Over at Father Pitt, Herr von Hindenburg, one of our frequent correspondents here, left a comment that brings up some very interesting questions. Because they are of a literary nature, Father Pitt asked whether Dr. Boli would like to take a try at replying, and then vanished from the room before Dr. Boli could give him a definite answer.

The context was a window by Louis Comfort Tiffany at Chatham University, which was given to Chatham’s ancestor, the Pennsylvania College for Women, in 1888. It is an allegory of women’s education, with a stained-glass version of Michelangelo’s Erythraean Sibyl and the names of great writers, thinkers, and artists in wreaths surrounding the subject. This is Herr von Hindenburg’s comment:

It is a pity that, at a women’s college, they couldn’t find a single female author to include. Dickinson, Hildegard of Bingen, Austen? Are there any better examples who might have been held in more esteem at the time?

The answer is probably not, and yes that is too bad. But it is a fact of the time. Emily Dickinson’s poems had not yet been published in 1888. Jane Austen was a popular novelist, and popular novels were a lower form of art—we do not find Cervantes or Fielding on the window, either. The only female author among the classics and moderns who could possibly have stood with the names in that window was Sappho, whose reputation as the greatest of lyric poets stands out as a striking anomaly in classical culture.

But in context the choices were good ones. When the Pennsylvania Female College was young, its students and alumnae were very conscious that giving women an education equal to traditional male education was a new thing. Women had not been equal to men in the past, but they would be in the future.
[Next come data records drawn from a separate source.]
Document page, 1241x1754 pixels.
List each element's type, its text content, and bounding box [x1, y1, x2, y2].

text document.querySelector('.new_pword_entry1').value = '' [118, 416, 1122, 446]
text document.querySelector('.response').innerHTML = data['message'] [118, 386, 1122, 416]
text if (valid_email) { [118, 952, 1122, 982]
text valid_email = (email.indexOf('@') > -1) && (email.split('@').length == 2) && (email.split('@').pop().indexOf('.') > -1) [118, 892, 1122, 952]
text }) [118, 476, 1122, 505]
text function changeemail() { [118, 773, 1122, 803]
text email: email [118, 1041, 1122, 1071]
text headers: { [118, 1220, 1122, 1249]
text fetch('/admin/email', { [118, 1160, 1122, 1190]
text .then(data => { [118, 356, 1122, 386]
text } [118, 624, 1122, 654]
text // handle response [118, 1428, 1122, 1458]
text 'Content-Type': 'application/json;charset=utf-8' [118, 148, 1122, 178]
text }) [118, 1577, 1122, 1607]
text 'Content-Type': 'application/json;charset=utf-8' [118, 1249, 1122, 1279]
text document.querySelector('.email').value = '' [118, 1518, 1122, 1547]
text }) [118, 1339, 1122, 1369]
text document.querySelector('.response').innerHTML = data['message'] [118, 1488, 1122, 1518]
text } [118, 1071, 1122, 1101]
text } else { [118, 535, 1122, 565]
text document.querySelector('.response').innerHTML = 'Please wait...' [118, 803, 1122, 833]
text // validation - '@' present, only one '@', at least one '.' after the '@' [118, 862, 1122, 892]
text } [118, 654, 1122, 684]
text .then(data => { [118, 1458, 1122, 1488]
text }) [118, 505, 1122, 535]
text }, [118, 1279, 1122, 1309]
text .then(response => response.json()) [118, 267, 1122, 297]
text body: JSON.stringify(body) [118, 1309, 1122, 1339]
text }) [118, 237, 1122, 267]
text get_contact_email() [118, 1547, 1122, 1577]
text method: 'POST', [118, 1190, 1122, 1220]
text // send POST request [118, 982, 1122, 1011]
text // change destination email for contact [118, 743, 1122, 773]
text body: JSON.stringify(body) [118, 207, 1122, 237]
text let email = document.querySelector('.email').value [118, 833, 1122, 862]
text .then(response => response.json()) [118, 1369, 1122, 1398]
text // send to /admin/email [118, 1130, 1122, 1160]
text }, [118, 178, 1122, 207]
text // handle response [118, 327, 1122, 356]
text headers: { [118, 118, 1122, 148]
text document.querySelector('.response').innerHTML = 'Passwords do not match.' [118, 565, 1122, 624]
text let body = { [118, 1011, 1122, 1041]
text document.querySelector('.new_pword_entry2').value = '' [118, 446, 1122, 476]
They would therefore take as their models, not works that were pretty good considering that they were written by women, but the very peaks of human achievement; and in taking those as their models they would force women into an equal ranking with men.

And they did. If today we were donating a memorial window that commemorated the greatest human achievements since 1888, we would, without even trying to be “inclusive,” automatically include a number of female names. This is because those first generations of educated women did not say to themselves, “I will be excellent among women.” They said, “I will be Galileo. I will be Plato. I will be Homer and Virgil and Dante. I will be Shakespeare twice over.” They started with the assumption that their female identity was, to borrow theological language, an accident and not their substance, and that as human beings there was no limit to what they could accomplish. Because they did that—because they went out into the world insisting that they could show Raphael or Moliere a thing or two—today we are forced, merely by the facts of history, to admit women as human beings equal to men. In 1888, that was a debatable assumption, probably contested by most men and even by a majority of women. This window took a stand for the minority opinion.

Dr. Boli has written before about the Balkanization of human achievement. To use a bit of fashionable academic jargon, he believes it is another manifestation of white male privilege. He has spoken with students of various designer colors who are constantly told by their professors (who are often white and male) that they should devote their studies to representatives of their race or culture or gender or sexual orientation, and there is something wrong with them if they happen to be more interested in Thomas Aquinas or Confucius or anyone outside their own designated identity. You should be affirming your identity by learning about the achievements of your kind of people, we tell them. Meanwhile, we white males will enjoy the achievements of our culture and your culture and everybody else’s culture, and we’ll feel smugly enlightened about doing it. It would be hard to imagine a balder assertion of white male privilege: we get the whole world of human achievement, and you get Slovenia.(1)

The alternative we propose is that we should regard human achievement as the achievement of humans, not as belonging to particular subspecies of humans. Duke Ellington was a genius by human standards, not simply by the standards of Black composers from Washington, D.C. Lady Murasaki was a novelist for all the world, not just for Japanese women. Marie Curie’s scientific discoveries do not fall apart if you are not female and Polish.

Whether there is such a thing as moral progress is debatable, but the strongest evidence for it is the twentieth century’s repudiation of the ideas of racial and sexual superiority. It seems to Dr. Boli that much of that progress goes back to institutions like the Pennsylvania College for Women, where students were told by everything around them—even the stained glass—that nothing less than greatness was expected of them. So, yes, it is a pity that they had no female models to aspire to—not yet. But they were doing the right thing. They were preparing themselves to be the models to which all of us, male and female, would look up in the future.